日本政府によるこの時期の「尖閣国有化」は世紀の愚策として記憶されるべきであろう。この時期のと限定したのは、別の時期、すなわち中国政府が尖閣諸島に対する領有権の主張を強めていなかった時期であれば必ずしも愚策ではなかった可能性も残すからである。

もっとも、政府としては石原東京都知事が島を都有地化すれば建造物の設置などのより強硬な措置に出かねないことを懸念して機先を制した妙策と自負しているようである。

しかし、中国政府が領有権主張を強めている時期に突如国有化すれば、相手の強い反発は必至である。
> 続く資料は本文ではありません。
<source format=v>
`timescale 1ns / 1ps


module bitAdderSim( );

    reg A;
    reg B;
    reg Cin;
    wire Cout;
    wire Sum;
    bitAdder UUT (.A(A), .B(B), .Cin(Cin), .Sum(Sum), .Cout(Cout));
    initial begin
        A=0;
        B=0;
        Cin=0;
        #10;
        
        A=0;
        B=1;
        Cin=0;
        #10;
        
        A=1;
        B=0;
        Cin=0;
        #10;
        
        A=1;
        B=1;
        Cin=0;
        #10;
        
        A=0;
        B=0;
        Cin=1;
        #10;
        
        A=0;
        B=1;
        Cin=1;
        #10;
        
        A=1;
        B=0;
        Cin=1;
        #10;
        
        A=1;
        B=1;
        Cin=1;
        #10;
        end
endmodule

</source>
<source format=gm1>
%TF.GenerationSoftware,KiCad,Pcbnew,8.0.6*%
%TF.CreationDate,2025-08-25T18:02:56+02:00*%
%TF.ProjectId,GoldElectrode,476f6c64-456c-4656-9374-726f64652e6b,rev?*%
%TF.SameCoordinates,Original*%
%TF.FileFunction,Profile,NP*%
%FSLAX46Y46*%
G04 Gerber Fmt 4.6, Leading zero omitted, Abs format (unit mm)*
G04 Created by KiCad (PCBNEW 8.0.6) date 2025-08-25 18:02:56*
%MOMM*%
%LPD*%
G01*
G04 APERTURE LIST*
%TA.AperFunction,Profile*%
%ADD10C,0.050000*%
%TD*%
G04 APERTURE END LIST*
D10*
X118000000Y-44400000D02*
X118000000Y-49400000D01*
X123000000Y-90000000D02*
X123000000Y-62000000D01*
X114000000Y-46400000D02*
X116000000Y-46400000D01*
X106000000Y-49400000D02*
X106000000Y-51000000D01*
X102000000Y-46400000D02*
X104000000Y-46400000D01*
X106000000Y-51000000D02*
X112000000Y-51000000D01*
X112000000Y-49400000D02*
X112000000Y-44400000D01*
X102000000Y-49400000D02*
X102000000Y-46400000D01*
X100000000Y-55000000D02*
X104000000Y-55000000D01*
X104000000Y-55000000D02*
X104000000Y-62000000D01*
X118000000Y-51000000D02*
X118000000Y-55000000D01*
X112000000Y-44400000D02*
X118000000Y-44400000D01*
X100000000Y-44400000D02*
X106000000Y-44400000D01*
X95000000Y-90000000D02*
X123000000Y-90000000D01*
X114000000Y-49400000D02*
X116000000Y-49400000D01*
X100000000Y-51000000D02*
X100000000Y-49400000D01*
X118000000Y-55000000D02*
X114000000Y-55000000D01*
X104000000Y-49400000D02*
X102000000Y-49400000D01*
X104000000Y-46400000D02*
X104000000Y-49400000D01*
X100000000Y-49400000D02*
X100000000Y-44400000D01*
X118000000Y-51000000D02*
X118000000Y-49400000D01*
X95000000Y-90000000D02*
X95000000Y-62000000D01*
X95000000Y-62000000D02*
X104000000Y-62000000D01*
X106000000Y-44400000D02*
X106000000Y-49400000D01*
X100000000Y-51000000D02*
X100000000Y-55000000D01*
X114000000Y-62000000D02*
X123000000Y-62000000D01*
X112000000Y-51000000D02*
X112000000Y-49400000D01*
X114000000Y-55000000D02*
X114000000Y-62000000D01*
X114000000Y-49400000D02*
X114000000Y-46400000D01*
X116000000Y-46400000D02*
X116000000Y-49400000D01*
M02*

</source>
それを読み切れず、反中の象徴・石原―その背後には軍需と結びつく米国の某右派財団の影がちらつく―に挑発される形で国有化を急いだのは重大な外交失策と言わざるを得ない。

慌てた日本政府は中国側に対し冷静さを呼びかけているけれども、蜂の巣を自ら不用意につついて集団襲撃してきた蜂に向かって「冷静に!」と叫ぶようなものだ。 
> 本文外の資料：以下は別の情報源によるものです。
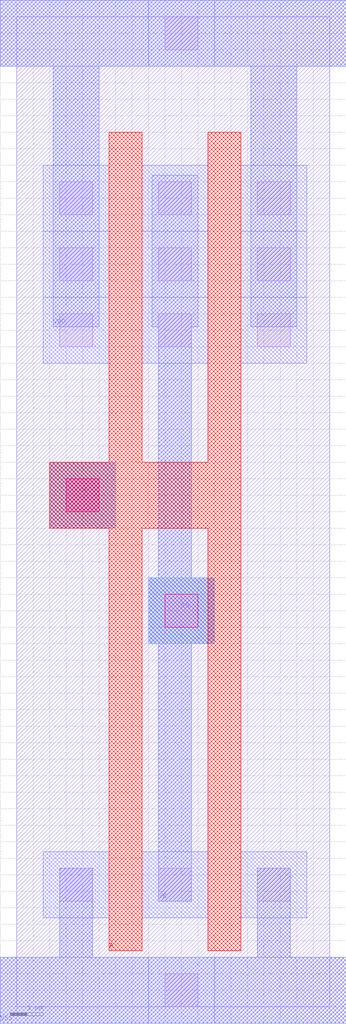
<source format=lef>
VERSION 5.3 ;

NAMESCASESENSITIVE ON ;

UNITS
  DATABASE MICRONS 1000 ;
END UNITS











MACRO inv2LEF
  CLASS BLOCK ;
  PIN A
    DIRECTION INPUT ;
    PORT
      LAYER POL ;
        POLYGON 1.000 16.500  1.000 14.500  2.800 14.500  2.800 1.700  3.800 
        1.700  3.800 14.500  5.800 14.500  5.800 1.700  6.800 1.700  6.800 
        26.500  5.800 26.500  5.800 16.500  3.800 16.500  3.800 26.500  2.800 
        26.500  2.800 16.500  1.000 16.500  ;
    END
    PORT
      LAYER ML1 ;
        POLYGON 1.000 14.500  1.000 16.500  3.000 16.500  3.000 14.500  1.000 
        14.500  ;
    END
  END A
  PIN VDD
    DIRECTION INOUT ;
    PORT
      LAYER ML1 ;
        POLYGON -0.500 30.500  -0.500 28.500  1.100 28.500  1.100 20.600  
        2.500 20.600  2.500 28.500  7.100 28.500  7.100 20.600  8.500 20.600  
        8.500 28.500  10.000 28.500  10.000 30.500  -0.500 30.500  ;
    END
  END VDD
  PIN VSS
    DIRECTION INOUT ;
    PORT
      LAYER ML1 ;
        POLYGON -0.500 1.500  -0.500 -0.500  10.000 -0.500  10.000 1.500  
        8.300 1.500  8.300 4.200  7.300 4.200  7.300 1.500  2.300 1.500  2.300 
        4.200  1.300 4.200  1.300 1.500  -0.500 1.500  ;
    END
  END VSS
  PIN YB
    DIRECTION OUTPUT ;
    PORT
      LAYER ML2 ;
        POLYGON 4.000 13.000  4.000 11.000  6.000 11.000  6.000 13.000  4.000 
        13.000  ;
    END
    PORT
      LAYER ML1 ;
        POLYGON 4.000 13.000  4.000 11.000  4.300 11.000  4.300 3.200  5.300 
        3.200  5.300 11.000  6.000 11.000  6.000 13.000  5.300 13.000  5.300 
        20.600  5.500 20.600  5.500 25.200  4.100 25.200  4.100 20.600  4.300 
        20.600  4.300 13.000  4.000 13.000  ;
    END
  END YB
  OBS
    LAYER CNT ;
      POLYGON 4.300 3.200  4.300 4.200  5.300 4.200  5.300 3.200  4.300 3.200  ;
      
      POLYGON 4.300 24.000  4.300 25.000  5.300 25.000  5.300 24.000  4.300 
      24.000  ;
      POLYGON 4.300 20.000  4.300 21.000  5.300 21.000  5.300 20.000  4.300 
      20.000  ;
      POLYGON 4.300 22.000  4.300 23.000  5.300 23.000  5.300 22.000  4.300 
      22.000  ;
      POLYGON 7.300 24.000  7.300 25.000  8.300 25.000  8.300 24.000  7.300 
      24.000  ;
      POLYGON 7.300 22.000  7.300 23.000  8.300 23.000  8.300 22.000  7.300 
      22.000  ;
      POLYGON 7.300 20.000  7.300 21.000  8.300 21.000  8.300 20.000  7.300 
      20.000  ;
      POLYGON 7.300 3.200  7.300 4.200  8.300 4.200  8.300 3.200  7.300 3.200  ;
      
      POLYGON 4.500 29.000  4.500 30.000  5.500 30.000  5.500 29.000  4.500 
      29.000  ;
      POLYGON 1.500 15.000  1.500 16.000  2.500 16.000  2.500 15.000  1.500 
      15.000  ;
      POLYGON 4.500 0.000  4.500 1.000  5.500 1.000  5.500 0.000  4.500 0.000  ;
      
      POLYGON 1.300 22.000  1.300 23.000  2.300 23.000  2.300 22.000  1.300 
      22.000  ;
      POLYGON 1.300 20.000  1.300 21.000  2.300 21.000  2.300 20.000  1.300 
      20.000  ;
      POLYGON 1.300 3.200  1.300 4.200  2.300 4.200  2.300 3.200  1.300 3.200  ;
      
      POLYGON 1.300 24.000  1.300 25.000  2.300 25.000  2.300 24.000  1.300 
      24.000  ;
    LAYER FRAME ;
      RECT -0.500 28.500  10.000 30.500  ;
      RECT -0.500 -0.500  10.000 1.500  ;
      POLYGON 0.000 0.000  9.500 0.000  9.500 30.000  0.000 30.000  0.000 
      0.000  ;
    LAYER ML1 ;
      RECT 4.000 -0.500  6.000 1.500  ;
      POLYGON 1.000 14.500  1.000 16.500  3.000 16.500  3.000 14.500  1.000 
      14.500  ;
      RECT 1.000 14.500  3.000 16.500  ;
      RECT 4.000 28.500  6.000 30.500  ;
      RECT 6.800 2.700  8.800 4.700  ;
      RECT 6.800 19.500  8.800 21.500  ;
      RECT 6.800 21.500  8.800 23.500  ;
      RECT 6.800 23.500  8.800 25.500  ;
      RECT 3.800 21.500  5.800 23.500  ;
      RECT 3.800 19.500  5.800 21.500  ;
      RECT 3.800 23.500  5.800 25.500  ;
      RECT 3.800 2.700  5.800 4.700  ;
      RECT 0.800 21.500  2.800 23.500  ;
      RECT 0.800 19.500  2.800 21.500  ;
      RECT 0.800 2.700  2.800 4.700  ;
      RECT 0.800 23.500  2.800 25.500  ;
      POLYGON -0.500 30.500  -0.500 28.500  1.100 28.500  1.100 20.600  2.500 
      20.600  2.500 28.500  7.100 28.500  7.100 20.600  8.500 20.600  8.500 
      28.500  10.000 28.500  10.000 30.500  -0.500 30.500  ;
      POLYGON -0.500 1.500  -0.500 -0.500  10.000 -0.500  10.000 1.500  8.300 
      1.500  8.300 4.200  7.300 4.200  7.300 1.500  2.300 1.500  2.300 4.200  
      1.300 4.200  1.300 1.500  -0.500 1.500  ;
      POLYGON 4.000 13.000  4.000 11.000  4.300 11.000  4.300 3.200  5.300 
      3.200  5.300 11.000  6.000 11.000  6.000 13.000  5.300 13.000  5.300 
      20.600  5.500 20.600  5.500 25.200  4.100 25.200  4.100 20.600  4.300 
      20.600  4.300 13.000  4.000 13.000  ;
    LAYER ML2 ;
      POLYGON 4.000 13.000  4.000 11.000  6.000 11.000  6.000 13.000  4.000 
      13.000  ;
      POLYGON 1.000 14.500  1.000 16.500  3.000 16.500  3.000 14.500  1.000 
      14.500  ;
    LAYER POL ;
      POLYGON 1.000 16.500  1.000 14.500  2.800 14.500  2.800 1.700  3.800 
      1.700  3.800 14.500  5.800 14.500  5.800 1.700  6.800 1.700  6.800 
      26.500  5.800 26.500  5.800 16.500  3.800 16.500  3.800 26.500  2.800 
      26.500  2.800 16.500  1.000 16.500  ;
    LAYER VIA1 ;
      POLYGON 4.500 11.500  4.500 12.500  5.500 12.500  5.500 11.500  4.500 
      11.500  ;
      POLYGON 1.500 15.000  1.500 16.000  2.500 16.000  2.500 15.000  1.500 
      15.000  ;
  END
END inv2LEF


END LIBRARY

</source>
しかも激しい反日暴動を招いた国有化は、今後撤回の可能性のない恒久的措置である。中国当局のコントロールで当面沈静化はしても、首相の靖国参拝や教科書検定など一過性の出来事をきっかけとする過去の反日暴動とは異なり、事あるごとに暴動が再燃・恒久化しかねない。

国有化を称揚する者たちは、従来政府が尖閣諸島を個人所有地のまま放置してきたことを弱腰の事なかれ主義だと論難する。しかし国際公法上の領有権と私法上の個人所有権が両立することは、他の一般土地と同様である。

ただ、島を個人所有状態のままに放置することはいわゆる「実効支配」として徹底しておらず中途半端な面は否めなかったが、その不作為は単なる事なかれ主義ではなく、無用の事を起こさないようにする旧世代の外交官たちの知恵であった。その基底には徒な帝国主義的領土拡張策に走った戦前の反省もあったろう。

ところがそうした反省を「自虐的」とみなす石原のほか、新世代の外交官の中にも現れている現代の領土主義者らは積極的に事を起こそうとしているかのようにさえ見える。

事が起きることによって生命身体財産が直接危険にさらされるのは、日頃強硬な領土主張などすることのない中国在留の一般日本国民であって、強硬な領土主義者ではない。かれらは安全な場所で厳重に警備され、ご安泰なのだ。このように自分は安全な場所に身を置きつつ、無防備な他人を盾にして声高に繰り出される言説には「卑怯」という形容が当てはまるであろう。

実際、同胞国民の生命身体財産が危険にさらされ、自国の在外資産が棄損されるような事態を招く措置は、どのように考えても「愛国的」とか「国益に資する」などとは考えられない。

読みが浅く、取り返しのつかない失策を犯したことに気づこうともせず、得々としている挑発的な愚か者たちに政府と首都を牛耳られている国民は不幸である。米国という別の蜂の巣をつついて原爆投下という集団攻撃を招いた戦前体制と本質的な構造は変わっていないのではないか、と思わざるを得ない。